ASSIGNMENT.
Return all lines of the listing below that carry the word "attack".

EXCERPTED DATA.

*** Begin section ***

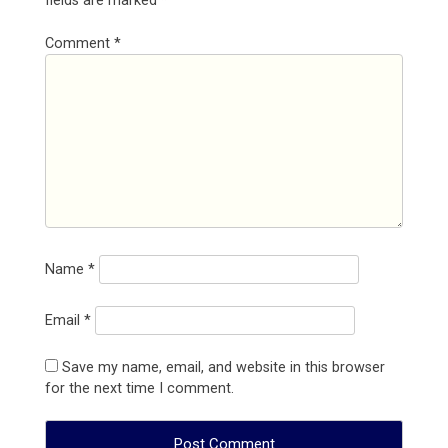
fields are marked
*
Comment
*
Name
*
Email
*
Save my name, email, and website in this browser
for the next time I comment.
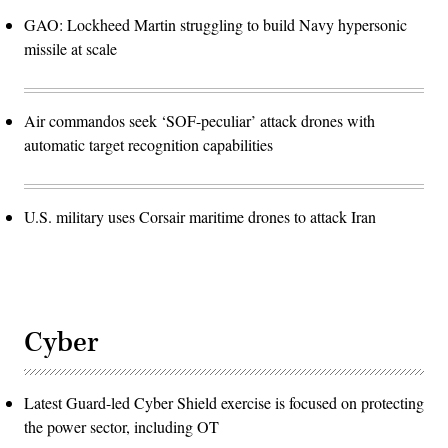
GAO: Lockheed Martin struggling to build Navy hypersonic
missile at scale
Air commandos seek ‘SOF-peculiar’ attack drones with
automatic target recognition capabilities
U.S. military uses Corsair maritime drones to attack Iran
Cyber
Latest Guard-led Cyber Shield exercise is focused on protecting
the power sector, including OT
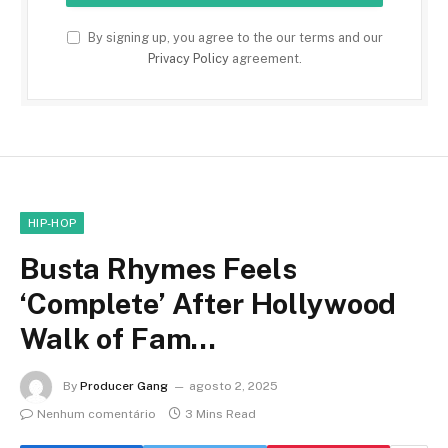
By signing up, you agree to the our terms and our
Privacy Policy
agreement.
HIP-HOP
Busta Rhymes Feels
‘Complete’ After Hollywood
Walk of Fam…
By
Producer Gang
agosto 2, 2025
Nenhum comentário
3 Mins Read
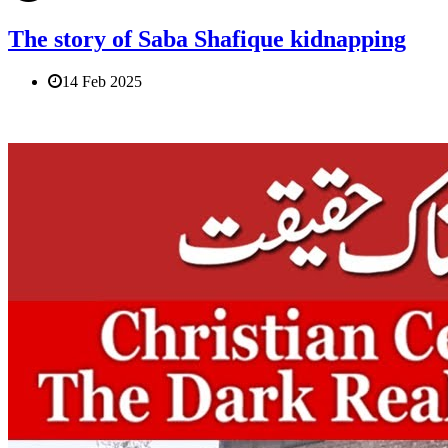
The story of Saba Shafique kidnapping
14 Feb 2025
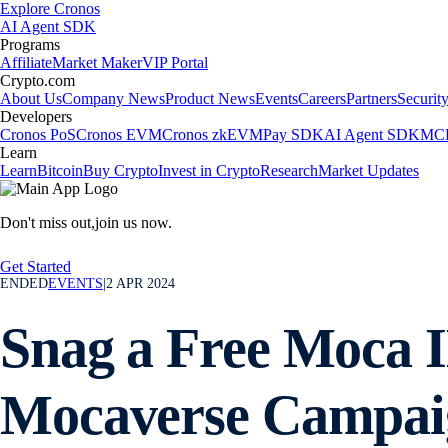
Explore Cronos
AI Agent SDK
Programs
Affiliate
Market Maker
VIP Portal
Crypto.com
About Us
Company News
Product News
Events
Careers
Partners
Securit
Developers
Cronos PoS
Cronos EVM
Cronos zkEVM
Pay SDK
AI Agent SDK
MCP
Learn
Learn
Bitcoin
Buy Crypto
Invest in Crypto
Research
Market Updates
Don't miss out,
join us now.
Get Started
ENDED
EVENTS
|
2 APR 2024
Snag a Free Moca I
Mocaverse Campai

*** End section ***

SOLUTION FOR THIS TASK.
Air commandos seek ‘SOF-peculiar’ attack drones with
U.S. military uses Corsair maritime drones to attack Iran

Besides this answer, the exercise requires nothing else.